JPMorgan is still with the trend: “...own currencies where economic growth is accelerating and the interest rate market is repricing from very low levels (CAD, CHF)”. BNP Paribas, in Thursday’s daily research, is both on the fence and conflicted, advocating one to “stay prudent” in USD/CAD and admitting to a short at 1.0217 (stop 1.0325) from the technical trading model and recommending a long at 1.0140 (target 1.0320) from a short-term strategy angle.
RBC, however, flags the possibility of a “retracement phase” after last Friday’s key day reversal and Wednesday’s high of 1.0282; the retracement phase requires a daily close above 1.0238.
No such shilly-shallying from Howard Friend at MIG Investments though: from Monday Friend has been long USD/CAD at 1.0185 with a stop at 1.0055, slightly below Friday’s low.

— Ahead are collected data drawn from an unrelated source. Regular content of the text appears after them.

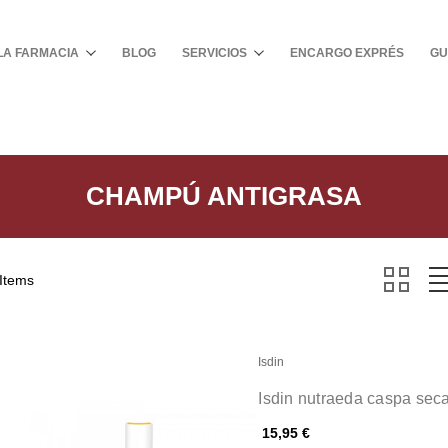
Buscar
LA FARMACIA
BLOG
SERVICIOS
ENCARGO EXPRÉS
GU
CHAMPÚ ANTIGRASA
 Items
Isdin
Isdin nutraeda caspa se
15,95 €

But the real contrarian hero of the week is the wonderfully named Lee Hardman at Bank of Tokyo-Mitsubishi. Hardman speculates that it could be “time to consider a contrarian long EUR/CAD position”, which appears, at first glance, to be a trade of the catch-a-falling-knife category. The trade is largely argued from the point of view of stretched valuation and record speculative IMM positioning (AKA the crowded trade) plus a heartening belief that, regarding Greece “an effective solution will have to be put in place shortly bringing an end to the current elevated level of uncertainty which is weighing on the euro.” It is not clear where Hardman would stop out but the research note was written when EUR/CAD was 1.3750 and the target a healthy “back towards 1.4500 in the coming months”. Well ’ard, I say.